Beulah Height by
Reginald Hill
pbk out February 99
(HarperCollins)
at £5.99
The latest entry in the Dalziel and Pascoe series is possibly the best so far. This will seem a bold claim to those who have admired such strong novels as Under World, Recalled To Life, Pictures Of Perfection and the Gold Dagger- winning Bones And Silence. But such is the power, wit and ingenuity of the new novel that it deserves at least to be ranked alongside those earlier successes, if not ahead of them.
The locale is evocative - the village of Dendale, submerged fifteen years ago so as to provide a Yorkshire reservoir. For some reason, there has recently been a little run of mysteries featuring similar settings – A Likeness In Stone by J. Wallis Martin and The Judgment Of Strangers by Andrew Taylor come to mind - no doubt because there is something spookily compelling about the idea of a "lost place" of this kind as a background for mystery. Hill makes marvellous use of the idea. At the time Dendale was drowned, a spate of child abductions and murders occurred before the presumed culprit vanished. Now, in a period of summer drought, the village is beginning to reappear - and another young girl goes missing.

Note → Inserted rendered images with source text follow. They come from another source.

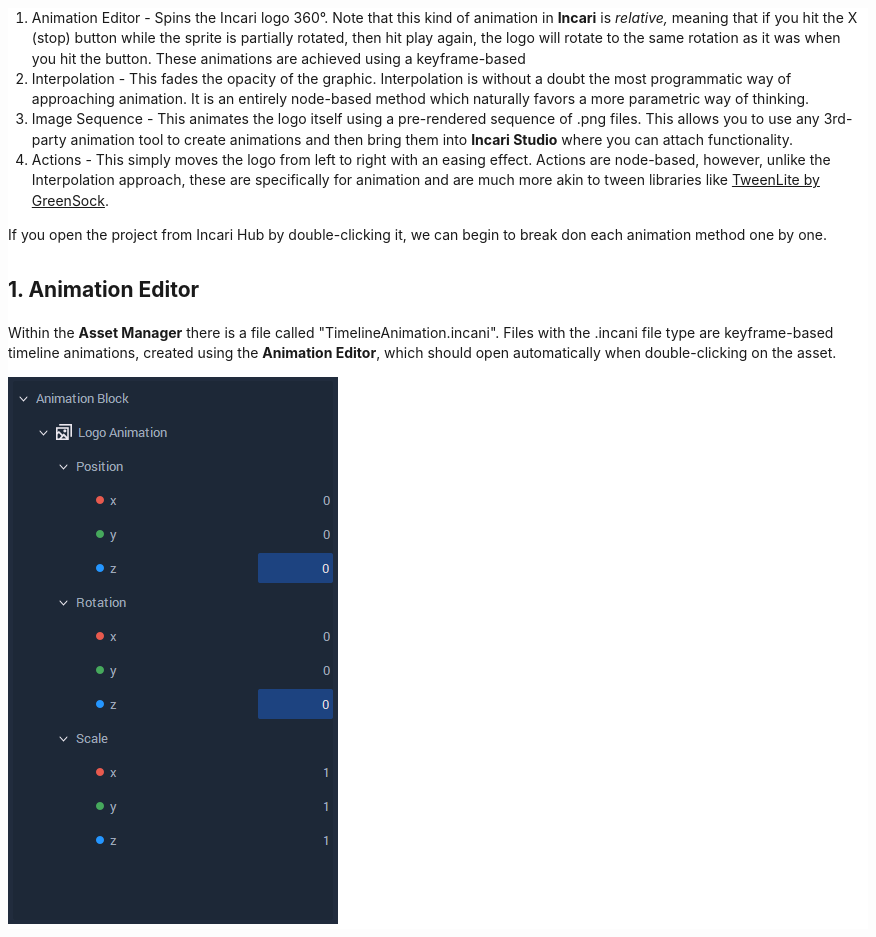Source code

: 1. Animation Editor - Spins the Incari logo 360°. Note that this kind of animation in **Incari** is *relative,* meaning that if you hit the X (stop) button while the sprite is partially rotated, then hit play again, the logo will rotate to the same rotation as it was when you hit the button. These animations are achieved using a keyframe-based 
2. Interpolation - This fades the opacity of the graphic. Interpolation is without a doubt the most programmatic way of approaching animation. It is an entirely node-based method which naturally favors a more parametric way of thinking.
3. Image Sequence - This animates the logo itself using a pre-rendered sequence of .png files. This allows you to use any 3rd-party animation tool to create animations and then bring them into **Incari Studio** where you can attach functionality.
4. Actions - This simply moves the logo from left to right with an easing effect. Actions are node-based, however, unlike the Interpolation approach, these are specifically for animation and are much more akin to tween libraries like [TweenLite by GreenSock](https://greensock.com/tweenlite).

If you open the project from Incari Hub by double-clicking it, we can begin to break don each animation method one by one.

## 1. Animation Editor

Within the **Asset Manager** there is a file called "TimelineAnimation.incani". Files with the .incani file type are keyframe-based timeline animations, created using the **Animation Editor**, which should open automatically when double-clicking on the asset.

![2020-09-28_09h38_54.png](../.gitbook/assets/animation-methods/2020-09-28_09h38_54.png)
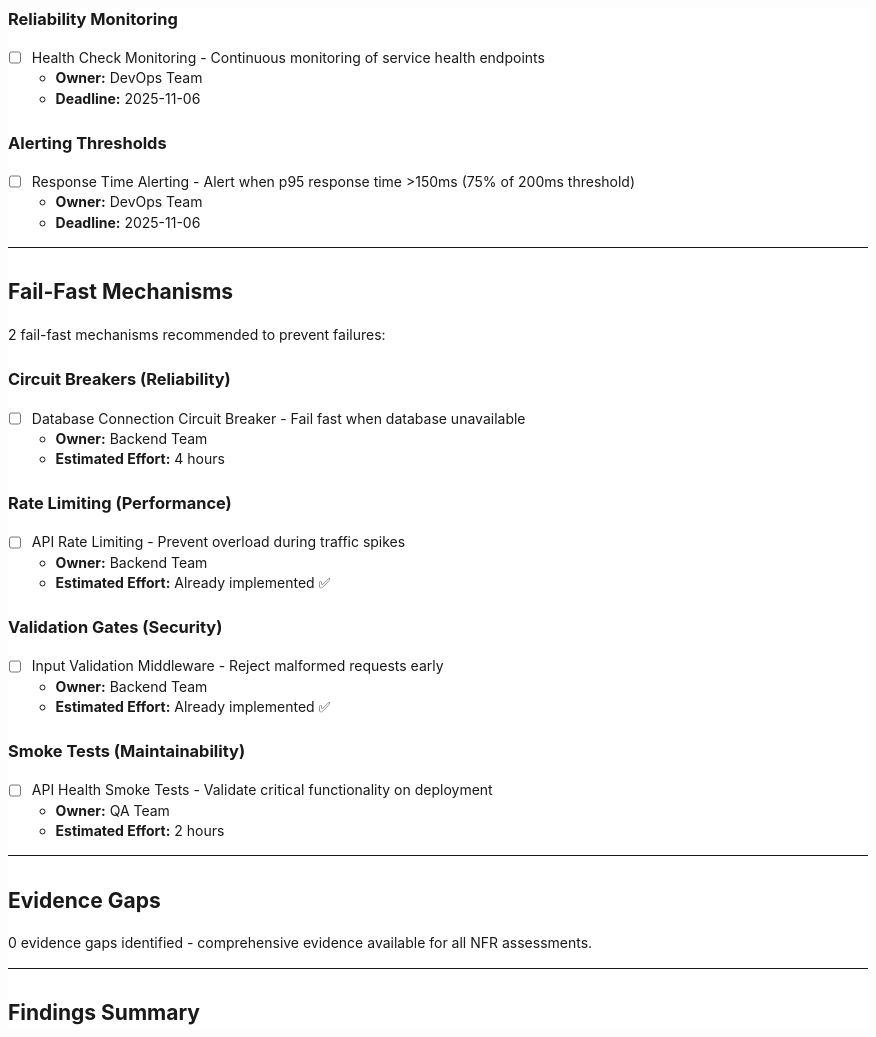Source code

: ### Reliability Monitoring

- [ ] Health Check Monitoring - Continuous monitoring of service health endpoints
  - **Owner:** DevOps Team
  - **Deadline:** 2025-11-06

### Alerting Thresholds

- [ ] Response Time Alerting - Alert when p95 response time >150ms (75% of 200ms threshold)
  - **Owner:** DevOps Team
  - **Deadline:** 2025-11-06

---

## Fail-Fast Mechanisms

2 fail-fast mechanisms recommended to prevent failures:

### Circuit Breakers (Reliability)

- [ ] Database Connection Circuit Breaker - Fail fast when database unavailable
  - **Owner:** Backend Team
  - **Estimated Effort:** 4 hours

### Rate Limiting (Performance)

- [ ] API Rate Limiting - Prevent overload during traffic spikes
  - **Owner:** Backend Team
  - **Estimated Effort:** Already implemented ✅

### Validation Gates (Security)

- [ ] Input Validation Middleware - Reject malformed requests early
  - **Owner:** Backend Team
  - **Estimated Effort:** Already implemented ✅

### Smoke Tests (Maintainability)

- [ ] API Health Smoke Tests - Validate critical functionality on deployment
  - **Owner:** QA Team
  - **Estimated Effort:** 2 hours

---

## Evidence Gaps

0 evidence gaps identified - comprehensive evidence available for all NFR assessments.

---

## Findings Summary
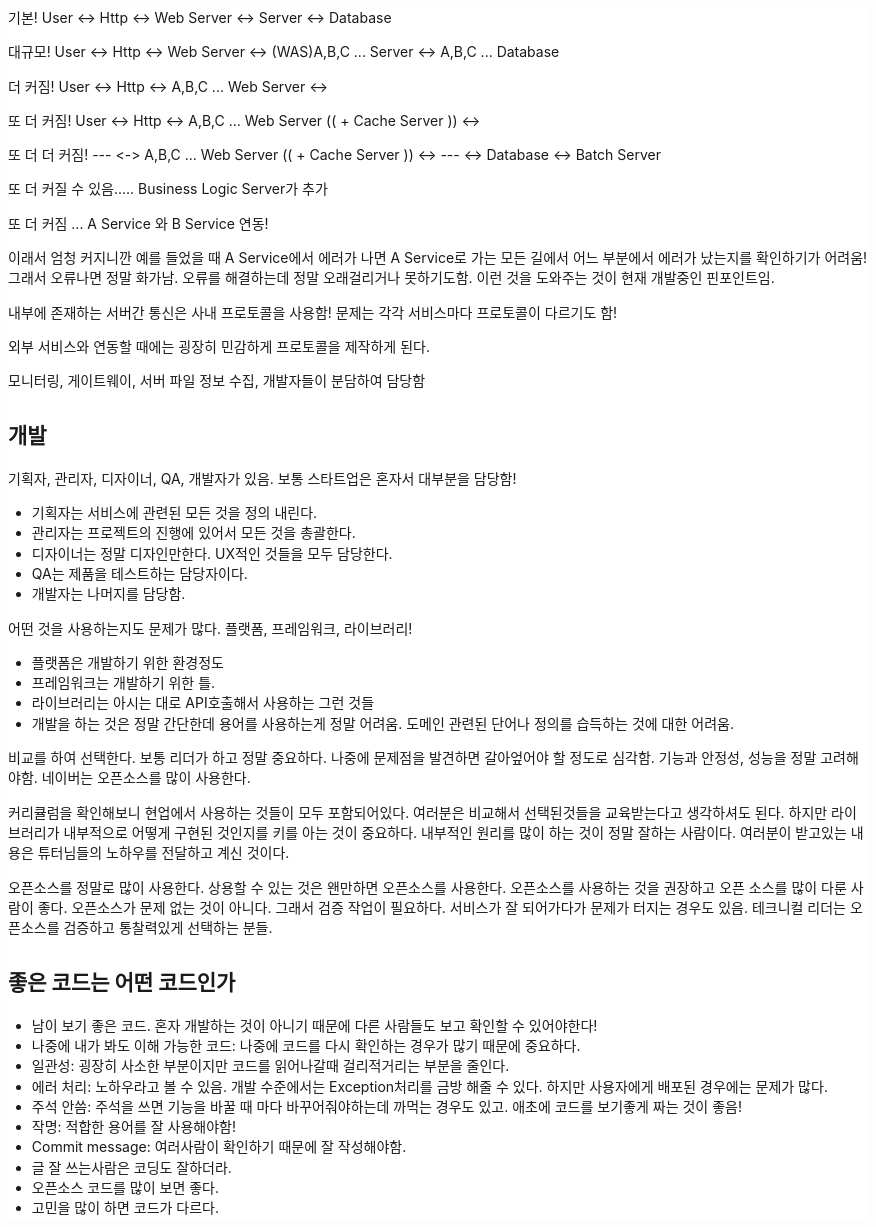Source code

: 기본! User <-> Http <-> Web Server <-> Server <-> Database

대규모! User <-> Http <-> Web Server <-> (WAS)A,B,C ... Server <-> A,B,C ... Database 

더 커짐! User <-> Http <-> A,B,C ... Web Server <->

또 더 커짐! User <-> Http <-> A,B,C ... Web Server (( + Cache Server )) <->

또 더 더 커짐! --- <-> A,B,C ... Web Server (( + Cache Server )) <-> --- <-> Database <-> Batch Server

또 더 커질 수 있음..... Business Logic Server가 추가

또 더 커짐 ... A Service 와 B Service 연동!

이래서 엄청 커지니깐 예를 들었을 때 A Service에서 에러가 나면 A Service로 가는 모든 길에서 어느 부분에서 에러가 났는지를 확인하기가 어려움! 그래서 오류나면 정말 화가남. 오류를 해결하는데 정말 오래걸리거나 못하기도함. 이런 것을 도와주는 것이 현재 개발중인 핀포인트임.

내부에 존재하는 서버간 통신은 사내 프로토콜을 사용함! 문제는 각각 서비스마다 프로토콜이 다르기도 함!

외부 서비스와 연동할 때에는 굉장히 민감하게 프로토콜을 제작하게 된다.

모니터링, 게이트웨이, 서버 파일 정보 수집, 개발자들이 분담하여 담당함

개발
---

기획자, 관리자, 디자이너, QA, 개발자가 있음. 보통 스타트업은 혼자서 대부분을 담당함!

- 기획자는 서비스에 관련된 모든 것을 정의 내린다.
- 관리자는 프로젝트의 진행에 있어서 모든 것을 총괄한다.
- 디자이너는 정말 디자인만한다. UX적인 것들을 모두 담당한다.
- QA는 제품을 테스트하는 담당자이다.
- 개발자는 나머지를 담당함.

어떤 것을 사용하는지도 문제가 많다. 플랫폼, 프레임워크, 라이브러리!

- 플랫폼은 개발하기 위한 환경정도
- 프레임워크는 개발하기 위한 틀.
- 라이브러리는 아시는 대로 API호출해서 사용하는 그런 것들
- 개발을 하는 것은 정말 간단한데 용어를 사용하는게 정말 어려움. 도메인 관련된 단어나 정의를 습득하는 것에 대한 어려움.

비교를 하여 선택한다. 보통 리더가 하고 정말 중요하다. 나중에 문제점을 발견하면 갈아엎어야 할 정도로 심각함. 기능과 안정성, 성능을 정말 고려해야함. 네이버는 오픈소스를 많이 사용한다.

커리큘럼을 확인해보니 현업에서 사용하는 것들이 모두 포함되어있다. 여러분은 비교해서 선택된것들을 교육받는다고 생각하셔도 된다. 하지만 라이브러리가 내부적으로 어떻게 구현된 것인지를 키를 아는 것이 중요하다. 내부적인 원리를 많이 하는 것이 정말 잘하는 사람이다. 여러분이 받고있는 내용은 튜터님들의 노하우를 전달하고 계신 것이다.

오픈소스를 정말로 많이 사용한다. 상용할 수 있는 것은 왠만하면 오픈소스를 사용한다. 오픈소스를 사용하는 것을 권장하고 오픈 소스를 많이 다룬 사람이 좋다. 오픈소스가 문제 없는 것이 아니다. 그래서 검증 작업이 필요하다. 서비스가 잘 되어가다가 문제가 터지는 경우도 있음. 테크니컬 리더는 오픈소스를 검증하고 통찰력있게 선택하는 분들.

좋은 코드는 어떤 코드인가
---

- 남이 보기 좋은 코드. 혼자 개발하는 것이 아니기 때문에 다른 사람들도 보고 확인할 수 있어야한다!
- 나중에 내가 봐도 이해 가능한 코드: 나중에 코드를 다시 확인하는 경우가 많기 때문에 중요하다.
- 일관성: 굉장히 사소한 부분이지만 코드를 읽어나갈때 걸리적거리는 부분을 줄인다.
- 에러 처리: 노하우라고 볼 수 있음. 개발 수준에서는 Exception처리를 금방 해줄 수 있다. 하지만 사용자에게 배포된 경우에는 문제가 많다.
- 주석 안씀: 주석을 쓰면 기능을 바꿀 때 마다 바꾸어줘야하는데 까먹는 경우도 있고. 애초에 코드를 보기좋게 짜는 것이 좋음!
- 작명: 적합한 용어를 잘 사용해야함!
- Commit message: 여러사람이 확인하기 때문에 잘 작성해야함.
- 글 잘 쓰는사람은 코딩도 잘하더라.
- 오픈소스 코드를 많이 보면 좋다.
- 고민을 많이 하면 코드가 다르다.
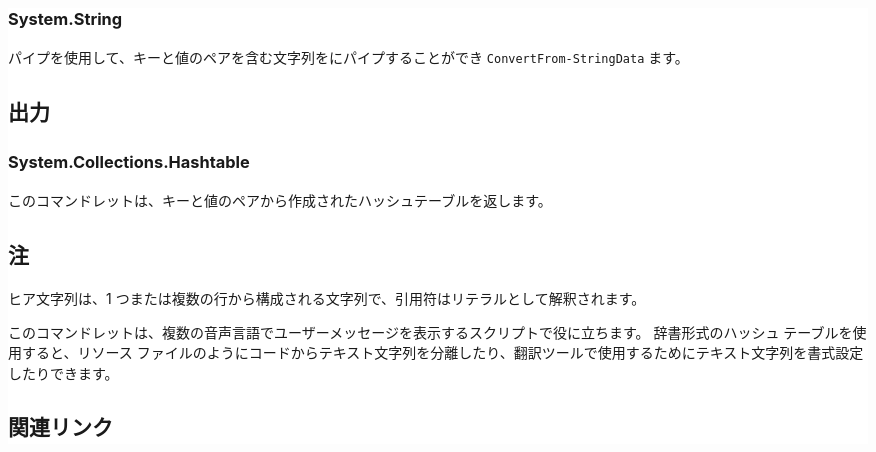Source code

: ### System.String

パイプを使用して、キーと値のペアを含む文字列をにパイプすることができ `ConvertFrom-StringData` ます。

## 出力

### System.Collections.Hashtable

このコマンドレットは、キーと値のペアから作成されたハッシュテーブルを返します。

## 注

ヒア文字列は、1 つまたは複数の行から構成される文字列で、引用符はリテラルとして解釈されます。

このコマンドレットは、複数の音声言語でユーザーメッセージを表示するスクリプトで役に立ちます。 辞書形式のハッシュ テーブルを使用すると、リソース ファイルのようにコードからテキスト文字列を分離したり、翻訳ツールで使用するためにテキスト文字列を書式設定したりできます。

## 関連リンク
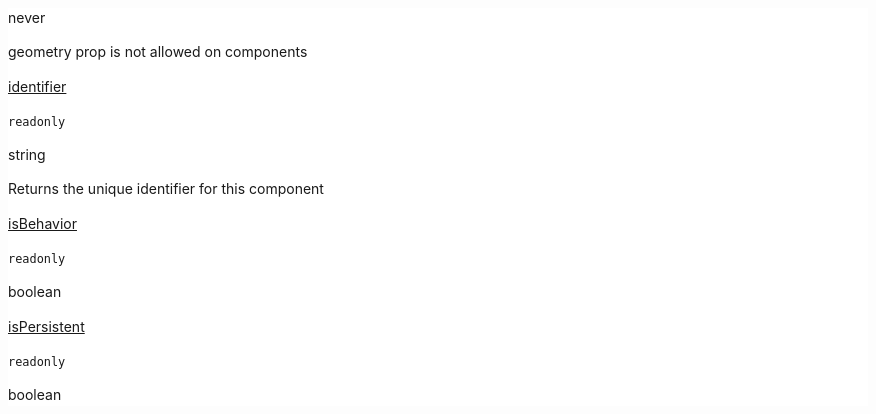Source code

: 
</td><td>

never


</td><td>

geometry prop is not allowed on components


</td></tr>
<tr><td>

[identifier](/reference/component3d/identifier.md)


</td><td>

`readonly`


</td><td>

string


</td><td>

Returns the unique identifier for this component


</td></tr>
<tr><td>

[isBehavior](/reference/component3d/isbehavior.md)


</td><td>

`readonly`


</td><td>

boolean


</td><td>


</td></tr>
<tr><td>

[isPersistent](/reference/component3d/ispersistent.md)


</td><td>

`readonly`


</td><td>

boolean


</td><td>
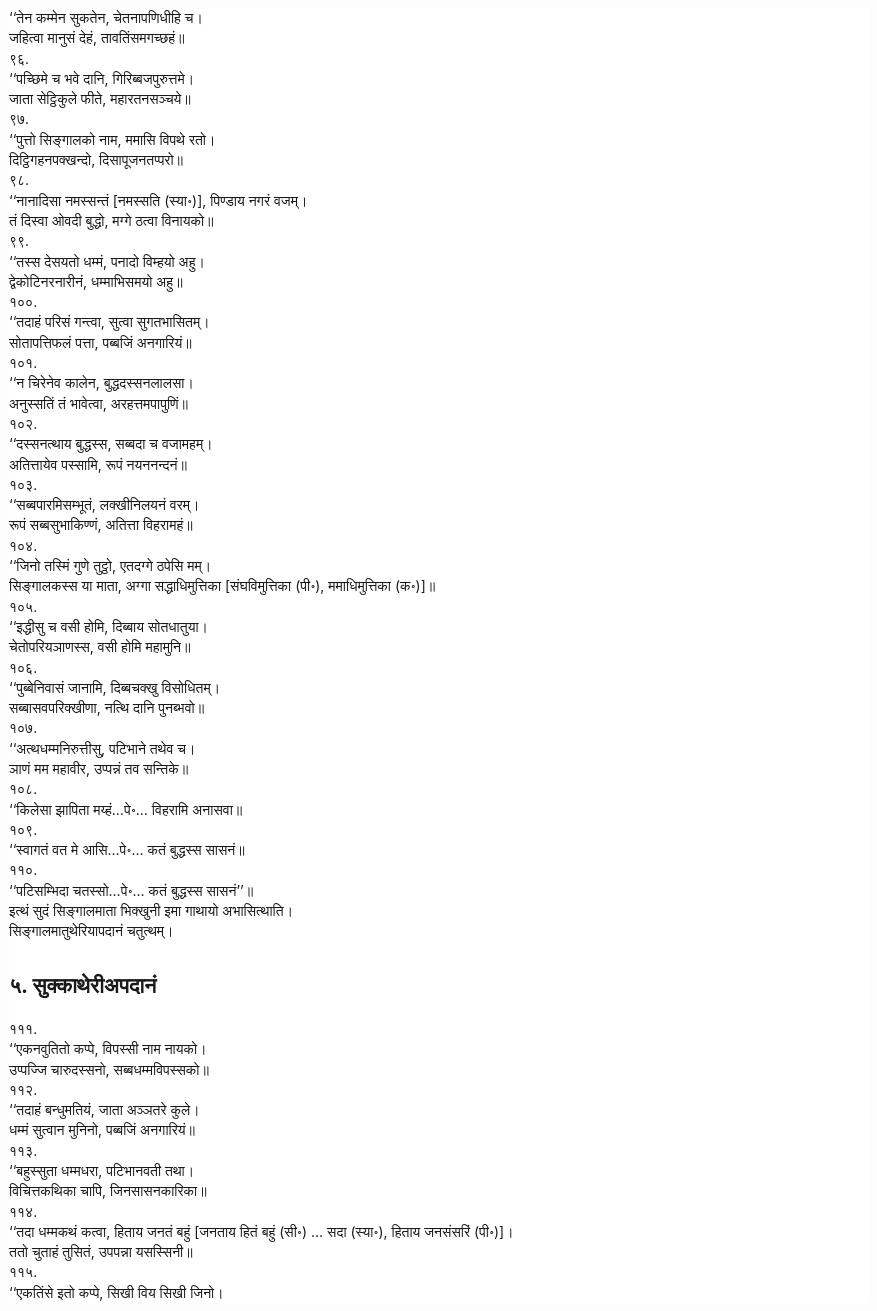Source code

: ‘‘तेन कम्मेन सुकतेन, चेतनापणिधीहि च।  
जहित्वा मानुसं देहं, तावतिंसमगच्छहं॥  
९६.  
‘‘पच्छिमे च भवे दानि, गिरिब्बजपुरुत्तमे।  
जाता सेट्ठिकुले फीते, महारतनसञ्चये॥  
९७.  
‘‘पुत्तो सिङ्गालको नाम, ममासि विपथे रतो।  
दिट्ठिगहनपक्खन्दो, दिसापूजनतप्परो॥  
९८.  
‘‘नानादिसा नमस्सन्तं [नमस्सति (स्या॰)], पिण्डाय नगरं वजम्।  
तं दिस्वा ओवदी बुद्धो, मग्गे ठत्वा विनायको॥  
९९.  
‘‘तस्स देसयतो धम्मं, पनादो विम्हयो अहु।  
द्वेकोटिनरनारीनं, धम्माभिसमयो अहु॥  
१००.  
‘‘तदाहं परिसं गन्त्वा, सुत्वा सुगतभासितम्।  
सोतापत्तिफलं पत्ता, पब्बजिं अनगारियं॥  
१०१.  
‘‘न चिरेनेव कालेन, बुद्धदस्सनलालसा।  
अनुस्सतिं तं भावेत्वा, अरहत्तमपापुणिं॥  
१०२.  
‘‘दस्सनत्थाय बुद्धस्स, सब्बदा च वजामहम्।  
अतित्तायेव पस्सामि, रूपं नयननन्दनं॥  
१०३.  
‘‘सब्बपारमिसम्भूतं, लक्खीनिलयनं वरम्।  
रूपं सब्बसुभाकिण्णं, अतित्ता विहरामहं॥  
१०४.  
‘‘जिनो तस्मिं गुणे तुट्ठो, एतदग्गे ठपेसि मम्।  
सिङ्गालकस्स या माता, अग्गा सद्धाधिमुत्तिका [संघविमुत्तिका (पी॰), ममाधिमुत्तिका (क॰)]॥  
१०५.  
‘‘इद्धीसु च वसी होमि, दिब्बाय सोतधातुया।  
चेतोपरियञाणस्स, वसी होमि महामुनि॥  
१०६.  
‘‘पुब्बेनिवासं जानामि, दिब्बचक्खु विसोधितम्।  
सब्बासवपरिक्खीणा, नत्थि दानि पुनब्भवो॥  
१०७.  
‘‘अत्थधम्मनिरुत्तीसु, पटिभाने तथेव च।  
ञाणं मम महावीर, उप्पन्नं तव सन्तिके॥  
१०८.  
‘‘किलेसा झापिता मय्हं…पे॰… विहरामि अनासवा॥  
१०९.  
‘‘स्वागतं वत मे आसि…पे॰… कतं बुद्धस्स सासनं॥  
११०.  
‘‘पटिसम्भिदा चतस्सो…पे॰… कतं बुद्धस्स सासनं’’॥  
इत्थं सुदं सिङ्गालमाता भिक्खुनी इमा गाथायो अभासित्थाति।  
सिङ्गालमातुथेरियापदानं चतुत्थम्।  


## ५. सुक्काथेरीअपदानं

१११.  
‘‘एकनवुतितो कप्पे, विपस्सी नाम नायको।  
उप्पज्जि चारुदस्सनो, सब्बधम्मविपस्सको॥  
११२.  
‘‘तदाहं बन्धुमतियं, जाता अञ्ञतरे कुले।  
धम्मं सुत्वान मुनिनो, पब्बजिं अनगारियं॥  
११३.  
‘‘बहुस्सुता धम्मधरा, पटिभानवती तथा।  
विचित्तकथिका चापि, जिनसासनकारिका॥  
११४.  
‘‘तदा धम्मकथं कत्वा, हिताय जनतं बहुं [जनताय हितं बहुं (सी॰) … सदा (स्या॰), हिताय जनसंसरिं (पी॰)]।  
ततो चुताहं तुसितं, उपपन्ना यसस्सिनी॥  
११५.  
‘‘एकतिंसे इतो कप्पे, सिखी विय सिखी जिनो।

For very different reasons, Dalziel and Pascoe feel a particular compulsion to solve the crime and this keen sense of involvement gives extra force to Hill's story. It is both moving and funny and, for all the heat of the sun that beats down on the small community, there is a darkness about On Beulah Height (and the Mahler songs which play an important part in the plot) which makes reading it an unsettling, albeit richly satisfying, experience.